— START —

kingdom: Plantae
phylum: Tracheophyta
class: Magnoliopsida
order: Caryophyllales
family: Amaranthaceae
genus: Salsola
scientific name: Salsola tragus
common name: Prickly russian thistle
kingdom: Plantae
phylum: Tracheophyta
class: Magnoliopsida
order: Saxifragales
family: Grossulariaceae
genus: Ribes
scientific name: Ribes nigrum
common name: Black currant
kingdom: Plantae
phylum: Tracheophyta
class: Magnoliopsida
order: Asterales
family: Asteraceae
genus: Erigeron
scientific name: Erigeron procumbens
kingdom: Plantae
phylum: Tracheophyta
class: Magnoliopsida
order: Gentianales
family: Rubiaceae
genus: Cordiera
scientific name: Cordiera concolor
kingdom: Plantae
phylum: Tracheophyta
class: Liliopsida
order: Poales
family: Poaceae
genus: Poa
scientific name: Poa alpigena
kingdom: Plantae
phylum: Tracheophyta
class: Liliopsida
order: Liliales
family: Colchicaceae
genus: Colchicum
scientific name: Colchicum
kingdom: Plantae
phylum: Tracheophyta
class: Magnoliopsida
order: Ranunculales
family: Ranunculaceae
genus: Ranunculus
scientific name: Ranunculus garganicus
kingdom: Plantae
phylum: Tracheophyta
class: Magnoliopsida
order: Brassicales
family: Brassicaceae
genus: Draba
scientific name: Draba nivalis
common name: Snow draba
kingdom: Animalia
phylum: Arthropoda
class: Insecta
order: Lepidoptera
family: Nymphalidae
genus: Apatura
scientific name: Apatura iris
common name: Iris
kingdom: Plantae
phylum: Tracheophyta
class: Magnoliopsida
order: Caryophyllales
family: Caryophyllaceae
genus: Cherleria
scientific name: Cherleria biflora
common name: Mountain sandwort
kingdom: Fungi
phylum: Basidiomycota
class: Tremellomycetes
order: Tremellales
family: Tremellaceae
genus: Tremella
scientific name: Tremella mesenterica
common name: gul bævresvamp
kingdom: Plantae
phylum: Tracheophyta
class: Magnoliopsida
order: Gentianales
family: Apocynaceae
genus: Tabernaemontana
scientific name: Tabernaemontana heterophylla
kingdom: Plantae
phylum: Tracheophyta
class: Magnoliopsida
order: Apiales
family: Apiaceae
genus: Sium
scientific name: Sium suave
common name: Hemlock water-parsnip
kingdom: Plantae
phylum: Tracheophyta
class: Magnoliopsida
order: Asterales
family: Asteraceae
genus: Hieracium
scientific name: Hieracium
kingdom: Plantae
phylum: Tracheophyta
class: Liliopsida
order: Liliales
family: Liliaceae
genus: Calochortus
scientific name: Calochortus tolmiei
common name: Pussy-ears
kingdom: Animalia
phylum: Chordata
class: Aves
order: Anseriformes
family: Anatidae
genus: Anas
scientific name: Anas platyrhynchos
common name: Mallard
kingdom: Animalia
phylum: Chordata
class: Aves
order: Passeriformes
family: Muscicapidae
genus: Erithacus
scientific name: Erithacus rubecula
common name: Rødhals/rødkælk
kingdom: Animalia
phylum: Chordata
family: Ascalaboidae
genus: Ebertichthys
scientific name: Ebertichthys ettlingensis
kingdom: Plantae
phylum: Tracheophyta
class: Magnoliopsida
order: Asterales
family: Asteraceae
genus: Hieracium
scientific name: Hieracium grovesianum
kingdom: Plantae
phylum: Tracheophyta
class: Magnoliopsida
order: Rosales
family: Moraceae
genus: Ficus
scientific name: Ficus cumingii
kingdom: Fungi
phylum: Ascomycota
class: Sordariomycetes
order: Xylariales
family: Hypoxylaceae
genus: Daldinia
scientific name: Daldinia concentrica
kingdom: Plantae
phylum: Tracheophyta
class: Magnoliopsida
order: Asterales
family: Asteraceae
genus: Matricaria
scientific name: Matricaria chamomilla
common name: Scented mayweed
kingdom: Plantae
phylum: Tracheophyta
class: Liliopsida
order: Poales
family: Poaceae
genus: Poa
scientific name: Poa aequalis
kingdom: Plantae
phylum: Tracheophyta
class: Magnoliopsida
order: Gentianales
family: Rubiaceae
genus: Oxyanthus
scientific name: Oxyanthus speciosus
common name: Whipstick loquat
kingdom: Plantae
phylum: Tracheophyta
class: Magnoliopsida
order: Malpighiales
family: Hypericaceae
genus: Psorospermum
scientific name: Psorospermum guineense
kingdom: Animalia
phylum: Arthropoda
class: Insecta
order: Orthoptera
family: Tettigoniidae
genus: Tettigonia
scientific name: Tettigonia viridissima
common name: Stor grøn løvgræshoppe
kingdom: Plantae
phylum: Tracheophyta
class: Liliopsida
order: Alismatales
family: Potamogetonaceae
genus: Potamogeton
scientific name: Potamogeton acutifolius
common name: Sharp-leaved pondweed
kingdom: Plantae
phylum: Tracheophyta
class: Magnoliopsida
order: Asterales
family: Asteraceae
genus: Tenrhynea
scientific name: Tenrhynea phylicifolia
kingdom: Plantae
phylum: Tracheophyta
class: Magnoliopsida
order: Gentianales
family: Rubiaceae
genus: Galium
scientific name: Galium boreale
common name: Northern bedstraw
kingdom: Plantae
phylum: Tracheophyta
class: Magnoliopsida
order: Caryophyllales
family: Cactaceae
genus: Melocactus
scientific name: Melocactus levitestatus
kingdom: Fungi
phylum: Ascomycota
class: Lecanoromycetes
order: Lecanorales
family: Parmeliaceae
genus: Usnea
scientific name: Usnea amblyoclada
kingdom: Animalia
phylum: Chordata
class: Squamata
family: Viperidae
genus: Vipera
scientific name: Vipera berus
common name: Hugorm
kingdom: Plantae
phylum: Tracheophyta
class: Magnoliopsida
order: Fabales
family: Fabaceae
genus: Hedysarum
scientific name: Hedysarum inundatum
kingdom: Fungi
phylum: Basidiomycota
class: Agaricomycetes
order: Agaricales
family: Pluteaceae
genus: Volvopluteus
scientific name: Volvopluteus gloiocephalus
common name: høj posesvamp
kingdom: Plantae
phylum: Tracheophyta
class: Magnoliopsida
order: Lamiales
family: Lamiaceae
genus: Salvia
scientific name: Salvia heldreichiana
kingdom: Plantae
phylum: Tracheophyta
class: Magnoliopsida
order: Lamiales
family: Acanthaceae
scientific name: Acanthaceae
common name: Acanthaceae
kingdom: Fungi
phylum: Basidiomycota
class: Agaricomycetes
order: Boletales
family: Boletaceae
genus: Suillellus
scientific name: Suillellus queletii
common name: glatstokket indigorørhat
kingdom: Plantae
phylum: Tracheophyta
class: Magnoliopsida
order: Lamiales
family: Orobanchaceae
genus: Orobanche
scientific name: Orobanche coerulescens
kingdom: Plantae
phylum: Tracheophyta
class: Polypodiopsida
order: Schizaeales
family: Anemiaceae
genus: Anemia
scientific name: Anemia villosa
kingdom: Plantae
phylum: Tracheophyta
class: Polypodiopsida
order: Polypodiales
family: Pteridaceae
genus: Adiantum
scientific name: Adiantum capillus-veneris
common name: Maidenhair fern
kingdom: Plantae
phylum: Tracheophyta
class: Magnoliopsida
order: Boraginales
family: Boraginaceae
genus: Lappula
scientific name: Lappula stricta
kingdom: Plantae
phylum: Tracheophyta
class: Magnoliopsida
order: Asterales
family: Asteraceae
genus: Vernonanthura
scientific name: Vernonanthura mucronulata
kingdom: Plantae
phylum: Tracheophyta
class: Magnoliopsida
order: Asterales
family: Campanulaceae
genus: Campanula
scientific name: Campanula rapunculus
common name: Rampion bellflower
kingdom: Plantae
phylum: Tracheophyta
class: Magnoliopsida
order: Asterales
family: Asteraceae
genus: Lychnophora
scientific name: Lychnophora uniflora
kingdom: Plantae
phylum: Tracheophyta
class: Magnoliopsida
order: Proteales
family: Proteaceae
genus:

— END —

PROBLEM TO WORK ON:
Give the records from their start through the line containing "common name: Iris", both ends included, as a JSON list of strings. Use one string for each line and leave out blank lines.

EXERCISE SOLUTION:
[
  "kingdom: Plantae",
  "phylum: Tracheophyta",
  "class: Magnoliopsida",
  "order: Caryophyllales",
  "family: Amaranthaceae",
  "genus: Salsola",
  "scientific name: Salsola tragus",
  "common name: Prickly russian thistle",
  "kingdom: Plantae",
  "phylum: Tracheophyta",
  "class: Magnoliopsida",
  "order: Saxifragales",
  "family: Grossulariaceae",
  "genus: Ribes",
  "scientific name: Ribes nigrum",
  "common name: Black currant",
  "kingdom: Plantae",
  "phylum: Tracheophyta",
  "class: Magnoliopsida",
  "order: Asterales",
  "family: Asteraceae",
  "genus: Erigeron",
  "scientific name: Erigeron procumbens",
  "kingdom: Plantae",
  "phylum: Tracheophyta",
  "class: Magnoliopsida",
  "order: Gentianales",
  "family: Rubiaceae",
  "genus: Cordiera",
  "scientific name: Cordiera concolor",
  "kingdom: Plantae",
  "phylum: Tracheophyta",
  "class: Liliopsida",
  "order: Poales",
  "family: Poaceae",
  "genus: Poa",
  "scientific name: Poa alpigena",
  "kingdom: Plantae",
  "phylum: Tracheophyta",
  "class: Liliopsida",
  "order: Liliales",
  "family: Colchicaceae",
  "genus: Colchicum",
  "scientific name: Colchicum",
  "kingdom: Plantae",
  "phylum: Tracheophyta",
  "class: Magnoliopsida",
  "order: Ranunculales",
  "family: Ranunculaceae",
  "genus: Ranunculus",
  "scientific name: Ranunculus garganicus",
  "kingdom: Plantae",
  "phylum: Tracheophyta",
  "class: Magnoliopsida",
  "order: Brassicales",
  "family: Brassicaceae",
  "genus: Draba",
  "scientific name: Draba nivalis",
  "common name: Snow draba",
  "kingdom: Animalia",
  "phylum: Arthropoda",
  "class: Insecta",
  "order: Lepidoptera",
  "family: Nymphalidae",
  "genus: Apatura",
  "scientific name: Apatura iris",
  "common name: Iris"
]